[PATCHv9 07/17] x86/mm: Return correct level from lookup_address() if pte is none

From: Kirill A. Shutemov
Date: Mon Mar 25 2024 - 10:29:44 EST


Currently, lookup_address() returns two things:
1. A "pte_t" (which might be a p[g4um]d_t)
2. The 'level' of the page tables where the "pte_t" was found
(returned via a pointer)

If no pte_t is found, 'level' is essentially garbage.

Always fill out the level.

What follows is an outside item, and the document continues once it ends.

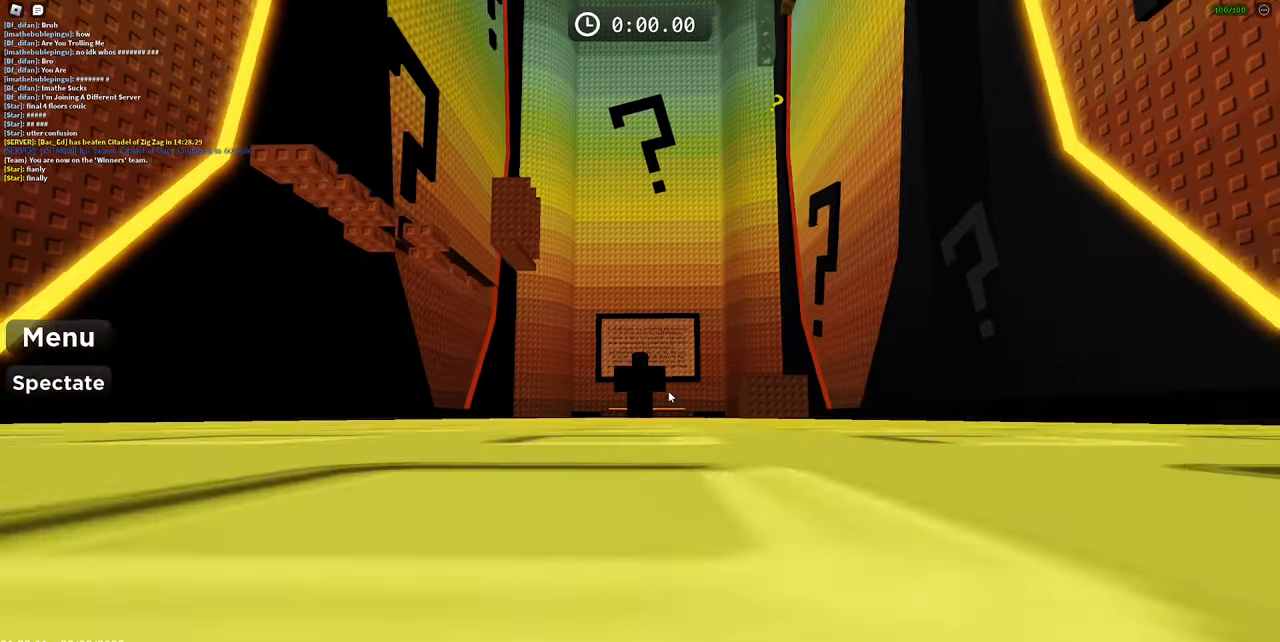
{"keys": [], "mouse": ["right"], "events": []}
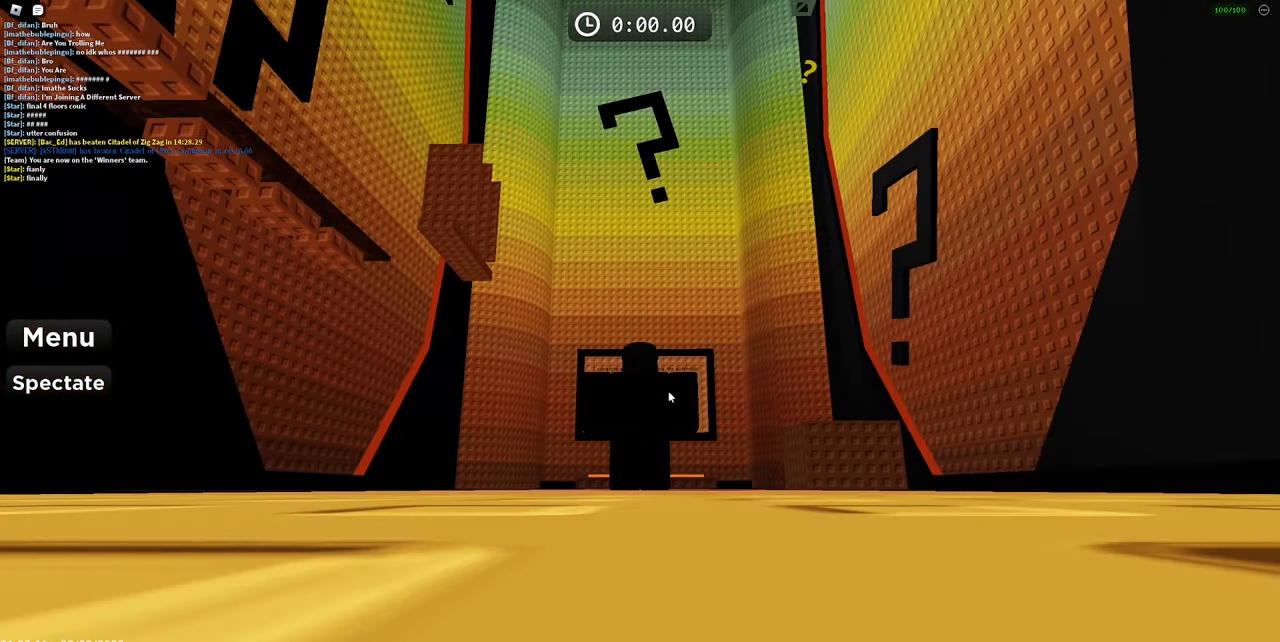
{"keys": [], "mouse": ["right"], "events": []}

For NULL "pte_t"s, fill in the level where
the p*d_none() entry was found mirroring the "found" behavior.

Always filling out the level allows using lookup_address() to precisely
skip over holes when walking kernel page tables.

Add one more entry into enum pg_level to indicate the size of the VA
covered by one PGD entry in 5-level paging mode.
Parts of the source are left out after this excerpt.